26th Sunday of Ordinary Time, Year B (2021): Jam 5:1-6; Mk:9 38:43, 45, 46-48

Sunday, September 26, 2021

Homily Notes for the 26th Sunday of Ordinary Time, Year B (2021): Jam 5:1-6; Mk:9 38:43, 45, 46-48

·  A good friend once told me that while he thought I offered insightful homilies, he honestly could not remember a single one I had given! I did not take offense at his honest confession as I too can remember just a handful of homilies that I have given or have heard delivered!

·  One in particular that comes to mind often was given by a priest who spend most of his life in the roughest parts of a major Canadian city. He very boldly declared in a homily that the Church was essentially only for the poor and that the rich had no place within it. This led me to beg the question that if the rich are excluded from the Church here on earth, than does this mean their riches will damn them in the life to come?

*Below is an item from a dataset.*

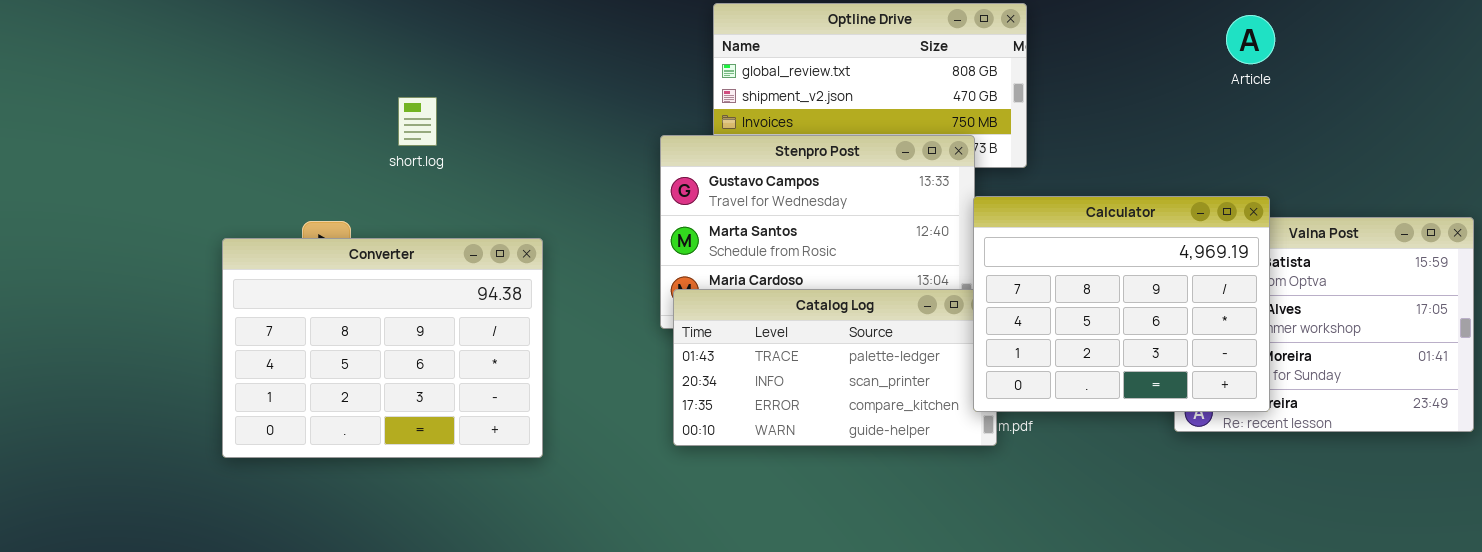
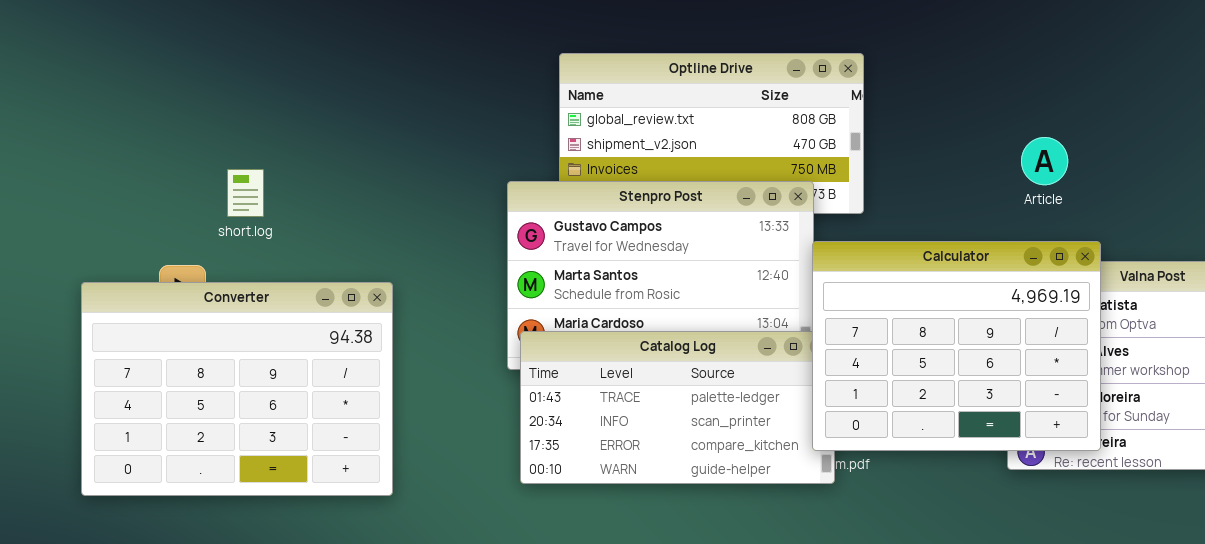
Article: [1226,15,1275,64] -> [1021,137,1068,185], moved
short.log: [398,97,437,146] -> [227,169,264,217], moved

·  This homily struck me hard personally as it made me reflect on my own upbringing in a home that was well to do. We were not among the ultra-rich, but as I grew up I realized our home was bigger than most of my friends, that the food I ate was of better quality, the designer clothes I wore more expensive and that while my parents certainly did not give me everything I wanted when asked for, that through chores at home or working at my dad’s medical clinic or waiting for birthday and Christmas, I would most likely get those things I so desired.

·  Did this make us among the rich to whom the Kingdom of Heaven was barred entry? St James today holds back no punches in calling the rich to weep and wail for the miseries that are to come, that their riches will rot, their fine clothes become the feast of moths and the splendour of their gold and silver reduced to rusty waste. So too Jesus spoke of how one could not serve both God and wealth and that the rich man would find it very difficult to inherit eternal life, just as a camel laden with a large load of supplies could rarely fit through the eye of the needle, that is, the entrance of a city gate of the ancient world.

·  Yet we know that those among the rich were disciples of Christ and now considered saints of our Church. Nicodemus and Joseph of Arimathea were two such men, who spent a small fortune to assure Christ received a proper burial and will forever be honoured for using their wealth to serve the Son of God when too many others had abandoned him and forsaken the sacred duty of placing his body in the tomb.

·  So there at least a few rich people in heaven, which is good news, and their presence there asks us to ponder how than those of great means will enter the Kingdom of Heaven when the scriptures warn how difficult it will be for them to do so?

·  Ultimately, it is not wealth in and of itself that can condemn someone. It is when wealth becomes an idol, which in its essence is a false god, something that has become more important and central to someone’s life than love of God and neighbour.

·  Idols have plagued humanity from the Fall in Eden and seduced people up to this very day to place your devotion and trust in idols’ passing pleasures and not the treasures laid up in heaven that St. James says will be given in the last days!

·  Our Lord today also noted that idols are what leads us to sins, and employing a teaching technique of his day, uses hyperbole to show how one must battle against these sins that come from idols: to Symbolically cut off what causes the hand to sin through greed or lust, to remove the feet that causes one to sin through indifference or sloth, and to pull out one’s eye that causes one to sin through envy, anger or pride.

·  As we reflect on our Christian lives, it maybe that wealth or other idols do not hold any sway over us, if so, praise be Jesus Christ! But if we have a sense that wealth or other idols do have some presence in our hearts, let us ask the Lord for the grace and wisdom of how to begin removing their harmful effects for us.

·  Specifically, the Church, echoing the teachings of Jesus and passed on through scriptural writers like St James, has called the Christian people to charity as an all-important means to battle against the idol of wealth.

·  Not only does charitable giving assure that noble causes receive the financial support they need, for example this beautiful new church could not possibly continue to operate were it not for the ongoing generosity of our parishioners and pilgrims to the parish, but charitable giving also makes the heart and soul to be less attached and enamoured by material things and find much greater satisfaction in being charitable, even when it comes a personal cost to our own wealth or when we prefer to use our treasure for our own wants and needs.

·  Store up treasure for the last days St. James teaches! What he is referring to is how the Lord will reward those in the world to come with the joys of heaven for having been charitable. While his call today was notably to the wealthy of the world as a means for them to use well the treasures the Lord had willed for them to possess, but for each of us, whether we consider ourselves rich or not, to assure our entrance into the kingdom of the Father is not inhibited by this or any other idol in this life.

·  May we call upon Our Holy Mother today to assist us to battling idols. She once sang how God has filled the hunger with good things and the rich he has sent away empty. As a loving mother, she will continually show us the way to put aside whatever separates us from God and fill us with the delights of being like her, a humble servant of the Lord.